### Exercise input ###

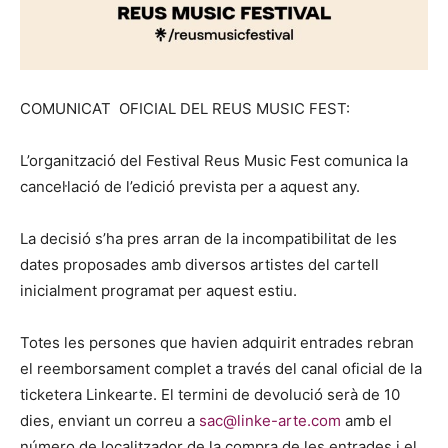
COMUNICAT OFICIAL DEL REUS MUSIC FEST:
L’organització del Festival Reus Music Fest comunica la
cancel·lació de l’edició prevista per a aquest any.
La decisió s’ha pres arran de la incompatibilitat de les
dates proposades amb diversos artistes del cartell
inicialment programat per aquest estiu.
Totes les persones que havien adquirit entrades rebran
el reemborsament complet a través del canal oficial de la
ticketera Linkearte. El termini de devolució serà de 10
dies, enviant un correu a
sac@linke-arte.com
amb el
número de localitzador de la compra de les entrades i el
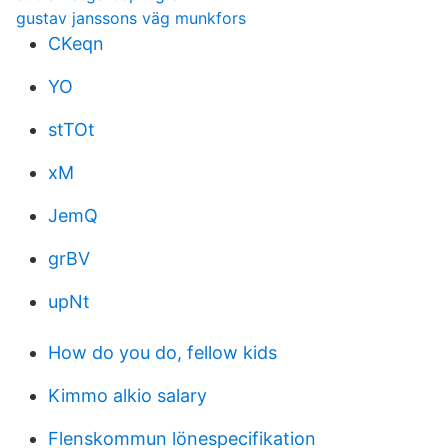
gustav janssons väg munkfors
CKeqn
YO
stTOt
xM
JemQ
grBV
upNt
How do you do, fellow kids
Kimmo alkio salary
Flenskommun lönespecifikation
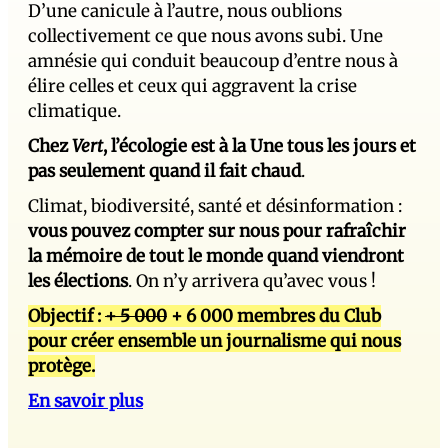
D’une canicule à l’autre, nous oublions
collectivement ce que nous avons subi. Une
amnésie qui conduit beaucoup d’entre nous à
élire celles et ceux qui aggravent la crise
climatique.
Chez
Vert
, l’écologie est à la Une tous les jours et
pas seulement quand il fait chaud
.
Climat, biodiversité, santé et désinformation :
vous pouvez compter sur nous pour rafraîchir
la mémoire de tout le monde quand viendront
les élections
. On n’y arrivera qu’avec vous !
Objectif :
+ 5 000
+ 6 000 membres du Club
pour créer ensemble un journalisme qui nous
protège.
En savoir plus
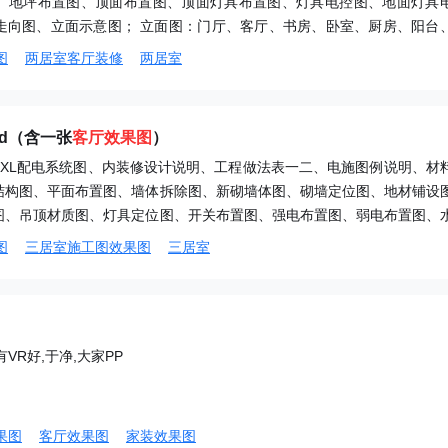
、地坪布置图、顶面布置图、顶面灯具布置图、灯具电控图、地面灯具
走向图、立面示意图； 立面图：门厅、客厅、书房、卧室、厨房、阳台
图
两居室客厅装修
两居室
d（含一张
客厅效果图
）
1XL配电系统图、内装修设计说明、工程做法表一二、电施图例说明、材
结构图、平面布置图、墙体拆除图、新砌墙体图、砌墙定位图、地材铺设
图、吊顶材质图、灯具定位图、开关布置图、强电布置图、弱电布置图、
户A/B/C立面图、客厅立面图、茶区立面图、餐厅立面图、过道立面图
图
三居室施工图效果图
三居室
次卧立面图、主卫立面图、干区/次卫A/B立面图、次卫C/D立面图、生
面图、客厅吊顶大样图、过道吊顶大样图、主卧吊顶大样图。
VR好,于净,大家PP
果图
客厅效果图
家装效果图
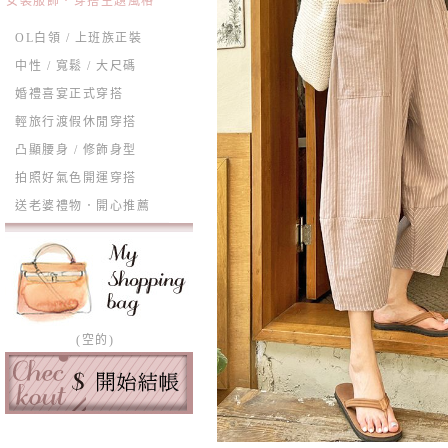
女裝服飾．穿搭主題風格
OL白領 / 上班族正裝
中性 / 寬鬆 / 大尺碼
婚禮喜宴正式穿搭
輕旅行渡假休閒穿搭
凸顯腰身 / 修飾身型
拍照好氣色開運穿搭
送老婆禮物．開心推薦
(空的)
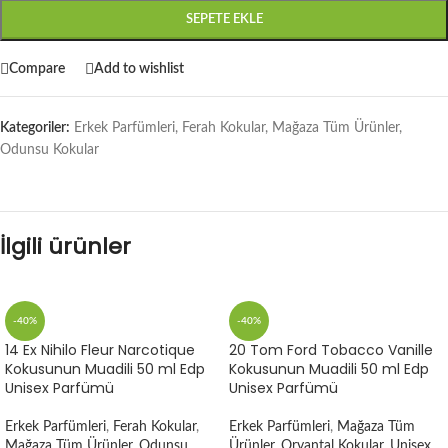
SEPETE EKLE
Compare
Add to wishlist
Kategoriler:
Erkek Parfümleri
,
Ferah Kokular
,
Mağaza Tüm Ürünler
,
Odunsu Kokular
İlgili ürünler
-40%
-40%
14 Ex Nihilo Fleur Narcotique
20 Tom Ford Tobacco Vanille
Kokusunun Muadili 50 ml Edp
Kokusunun Muadili 50 ml Edp
Unisex Parfümü
Unisex Parfümü
Erkek Parfümleri
,
Ferah Kokular
,
Erkek Parfümleri
,
Mağaza Tüm
Mağaza Tüm Ürünler
,
Odunsu
Ürünler
,
Oryantal Kokular
,
Unisex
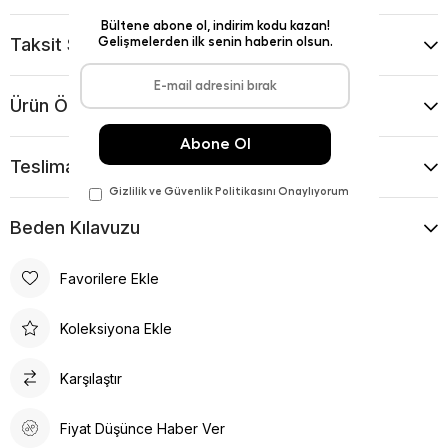
Taksit Seçenekleri
Ürün Önerileri
Teslimat Ve İade Koşulları
Beden Kılavuzu
Favorilere Ekle
Koleksiyona Ekle
Karşılaştır
Fiyat Düşünce Haber Ver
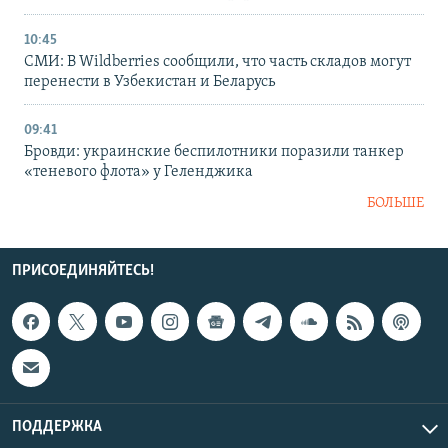
10:45
СМИ: В Wildberries сообщили, что часть складов могут
перенести в Узбекистан и Беларусь
09:41
Бровди: украинские беспилотники поразили танкер
«теневого флота» у Геленджика
БОЛЬШЕ
ПРИСОЕДИНЯЙТЕСЬ!
ПОДДЕРЖКА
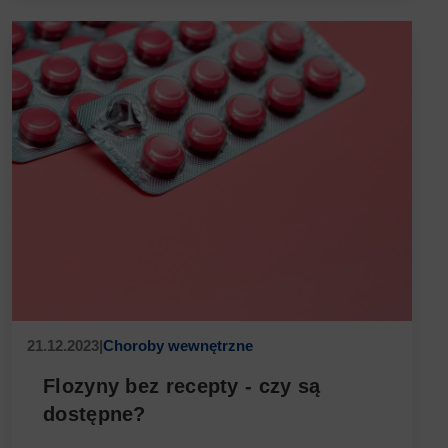
21.12.2023
|
Choroby wewnętrzne
Flozyny bez recepty - czy są
dostępne?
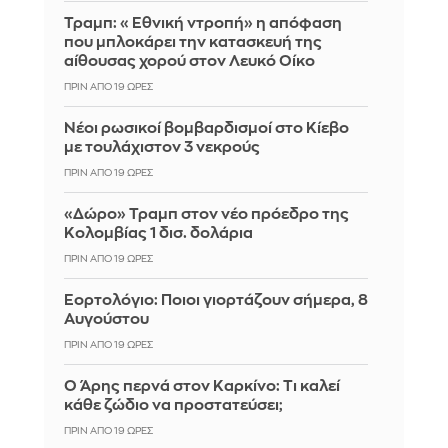
Τραμπ: «Εθνική ντροπή» η απόφαση
που μπλοκάρει την κατασκευή της
αίθουσας χορού στον Λευκό Οίκο
ΠΡΙΝ ΑΠΌ 19 ΏΡΕΣ
Νέοι ρωσικοί βομβαρδισμοί στο Κίεβο
με τουλάχιστον 3 νεκρούς
ΠΡΙΝ ΑΠΌ 19 ΏΡΕΣ
«Δώρο» Τραμπ στον νέο πρόεδρο της
Κολομβίας 1 δισ. δολάρια
ΠΡΙΝ ΑΠΌ 19 ΏΡΕΣ
Εορτολόγιο: Ποιοι γιορτάζουν σήμερα, 8
Αυγούστου
ΠΡΙΝ ΑΠΌ 19 ΏΡΕΣ
Ο Άρης περνά στον Καρκίνο: Τι καλεί
κάθε ζώδιο να προστατεύσει;
ΠΡΙΝ ΑΠΌ 19 ΏΡΕΣ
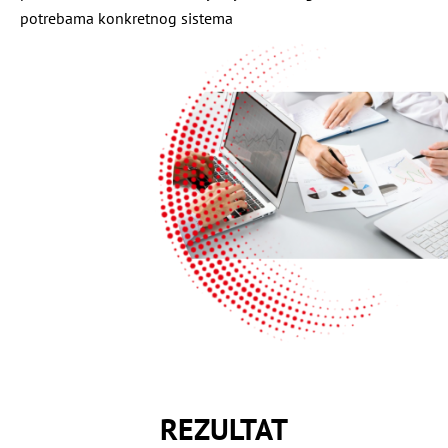
potrebama konkretnog sistema
REZULTAT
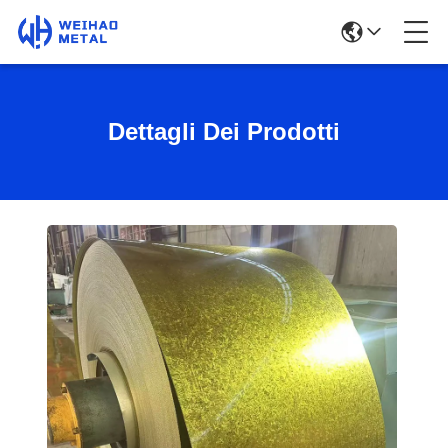
Dettagli Dei Prodotti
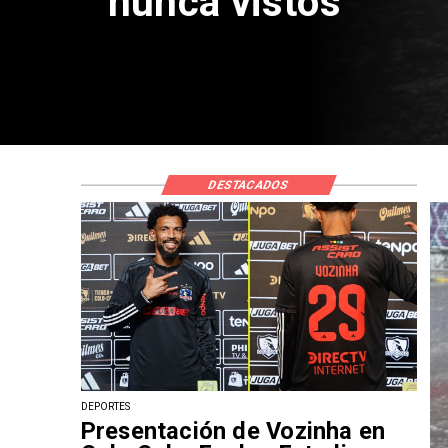
Contrato
DESTACADOS
DEPORTES
Presentación de Vozinha en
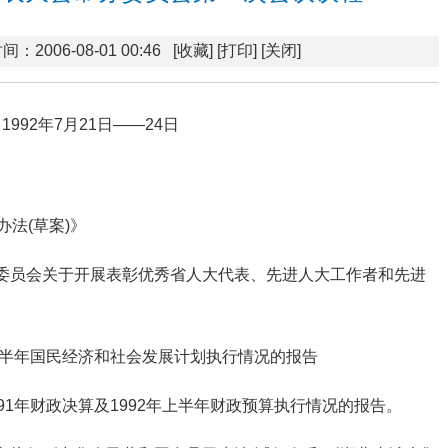
间：2006-08-01 00:46
[收藏]
[打印]
[关闭]
1992年7月21日——24日
法(草案)》
委员会关于开展表彰优秀省人大代表、先进人大工作者和先进
上半年国民经济和社会发展计划执行情况的报告
91年财政决算及1992年上半年财政预算执行情况的报告。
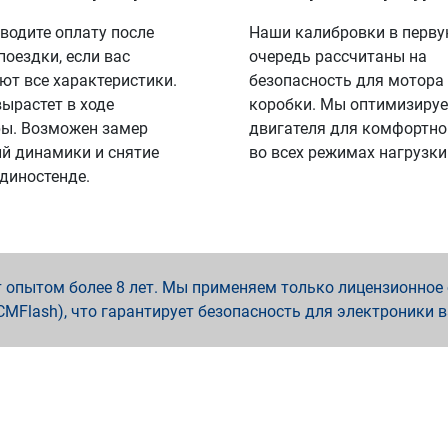
водите оплату после
Наши калибровки в перв
поездки, если вас
очередь рассчитаны на
ют все характеристики.
безопасность для мотора
вырастет в ходе
коробки. Мы оптимизируе
ы. Возможен замер
двигателя для комфортно
й динамики и снятие
во всех режимах нагрузки
 диностенде.
опытом более 8 лет. Мы применяем только лицензионное о
x, PCMFlash), что гарантирует безопасность для электроники 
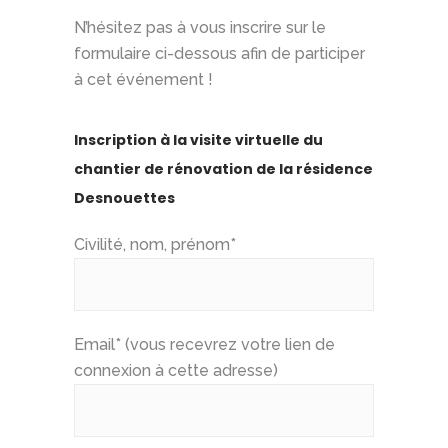
N’hésitez pas à vous inscrire sur le
formulaire ci-dessous afin de participer
à cet événement !
Inscription à la visite virtuelle du
chantier de rénovation de la résidence
Desnouettes
Civilité, nom, prénom*
Email* (vous recevrez votre lien de
connexion à cette adresse)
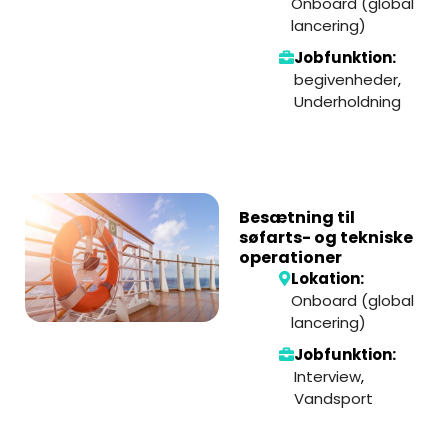
Onboard (global
lancering)
Jobfunktion:
begivenheder
,
Underholdning
Besætning til
søfarts- og tekniske
operationer
Lokation:
Onboard (global
lancering)
Jobfunktion:
Interview
,
Vandsport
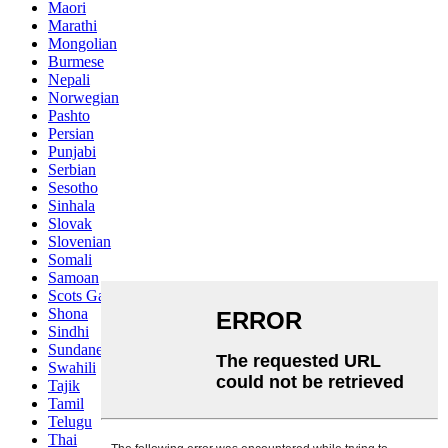
Maori
Marathi
Mongolian
Burmese
Nepali
Norwegian
Pashto
Persian
Punjabi
Serbian
Sesotho
Sinhala
Slovak
Slovenian
Somali
Samoan
Scots Gaelic
Shona
Sindhi
Sundanese
Swahili
Tajik
Tamil
Telugu
Thai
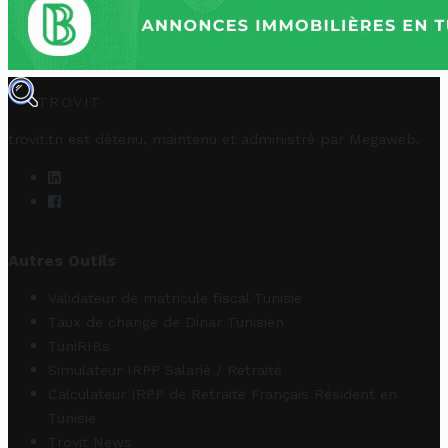
TROVIT
trovit.tn est détenu, maintenu et administré par
Megaweb
.
Autres Outils
Validateur de matricule fiscal Tunisie
Taux de change de Dinar Tunisien
TuniRIBs
Simulateur IRPP Salarié / Retraité
Calculateur IRPP de Retraité Français Résident en
Tunisie
Trovit News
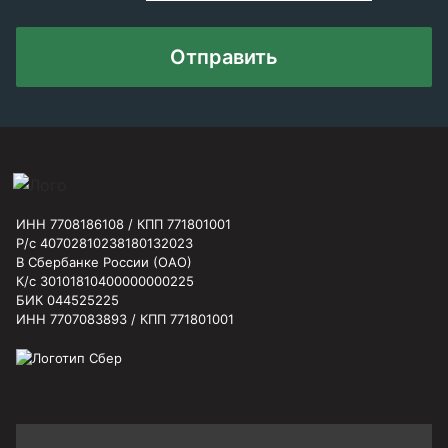
Отправить
ИНН 7708186108 / КПП 771801001
Р/с 40702810238180132023
В Сбербанке России (ОАО)
К/с 30101810400000000225
БИК 044525225
ИНН 7707083893 / КПП 771801001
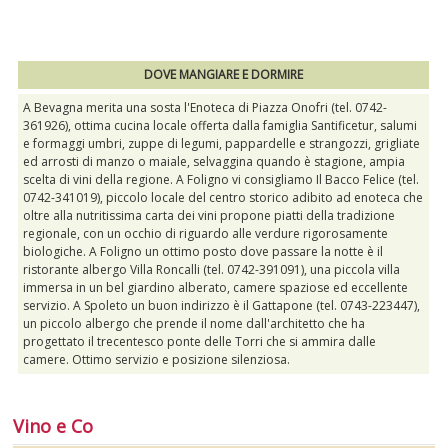
DOVE MANGIARE E DORMIRE
A Bevagna merita una sosta l'Enoteca di Piazza Onofri (tel. 0742-
361926), ottima cucina locale offerta dalla famiglia Santificetur, salumi
e formaggi umbri, zuppe di legumi, pappardelle e strangozzi, grigliate
ed arrosti di manzo o maiale, selvaggina quando è stagione, ampia
scelta di vini della regione. A Foligno vi consigliamo Il Bacco Felice (tel.
0742-341019), piccolo locale del centro storico adibito ad enoteca che
oltre alla nutritissima carta dei vini propone piatti della tradizione
regionale, con un occhio di riguardo alle verdure rigorosamente
biologiche. A Foligno un ottimo posto dove passare la notte è il
ristorante albergo Villa Roncalli (tel. 0742-391091), una piccola villa
immersa in un bel giardino alberato, camere spaziose ed eccellente
servizio. A Spoleto un buon indirizzo è il Gattapone (tel. 0743-223447),
un piccolo albergo che prende il nome dall'architetto che ha
progettato il trecentesco ponte delle Torri che si ammira dalle
camere. Ottimo servizio e posizione silenziosa.
Vino e Co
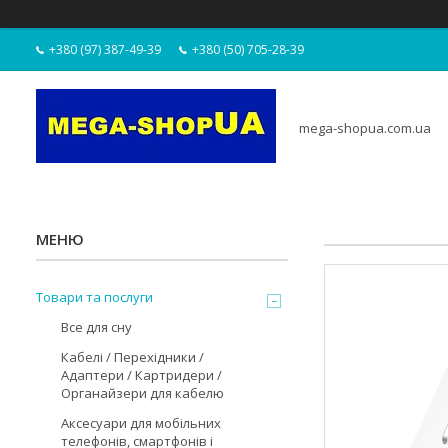
+380 (97) 387-49-39
+380 (50) 705-28-39
mega-shopua.com.ua
Товари та послуги
Все для сну
Кабелі / Перехідники /
Адаптери / Картридери /
Органайзери для кабелю
Аксесуари для мобільних
телефонів, смартфонів і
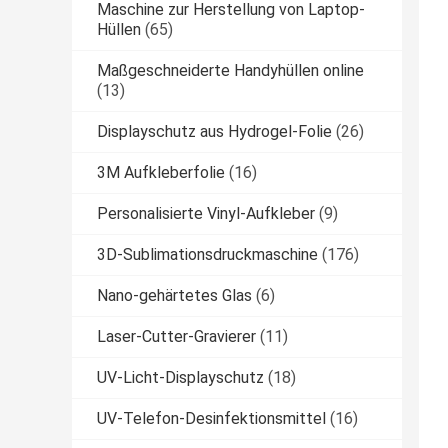
Maschine zur Herstellung von Laptop-
Hüllen
(65)
Maßgeschneiderte Handyhüllen online
(13)
Displayschutz aus Hydrogel-Folie
(26)
3M Aufkleberfolie
(16)
Personalisierte Vinyl-Aufkleber
(9)
3D-Sublimationsdruckmaschine
(176)
Nano-gehärtetes Glas
(6)
Laser-Cutter-Gravierer
(11)
UV-Licht-Displayschutz
(18)
UV-Telefon-Desinfektionsmittel
(16)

###

* Written task
Only one stretch of the material above is wanted: the line containing "опытом более 8" through the line containing "scelta di vini". Restate it word for word, minus the pictures.

* Expected answer
опытом более 8 лет. Мы применяем только лицензионное о
x, PCMFlash), что гарантирует безопасность для электроники 
N’hésitez pas à vous inscrire sur le
formulaire ci-dessous afin de participer
à cet événement !
Inscription à la visite virtuelle du
chantier de rénovation de la résidence
Desnouettes
Civilité, nom, prénom*
Email* (vous recevrez votre lien de
connexion à cette adresse)
Onboard (global
lancering)
Jobfunktion:
begivenheder
,
Underholdning
Besætning til
søfarts- og tekniske
operationer
Lokation:
Onboard (global
lancering)
Jobfunktion:
Interview
,
Vandsport
Maori
Marathi
Mongolian
Burmese
Nepali
Norwegian
Pashto
Persian
Punjabi
Serbian
Sesotho
Sinhala
Slovak
Slovenian
Somali
Samoan
Scots Gaelic
Shona
Sindhi
Sundanese
Swahili
Tajik
Tamil
Telugu
Thai
TROVIT
trovit.tn est détenu, maintenu et administré par
Megaweb
.
Autres Outils
Validateur de matricule fiscal Tunisie
Taux de change de Dinar Tunisien
TuniRIBs
Simulateur IRPP Salarié / Retraité
Calculateur IRPP de Retraité Français Résident en
Tunisie
Trovit News
Отправить
ИНН 7708186108 / КПП 771801001
Р/с 40702810238180132023
В Сбербанке России (ОАО)
К/с 30101810400000000225
БИК 044525225
ИНН 7707083893 / КПП 771801001
DOVE MANGIARE E DORMIRE
A Bevagna merita una sosta l'Enoteca di Piazza Onofri (tel. 0742-
361926), ottima cucina locale offerta dalla famiglia Santificetur, salumi
e formaggi umbri, zuppe di legumi, pappardelle e strangozzi, grigliate
ed arrosti di manzo o maiale, selvaggina quando è stagione, ampia
scelta di vini della regione. A Foligno vi consigliamo Il Bacco Felice (tel.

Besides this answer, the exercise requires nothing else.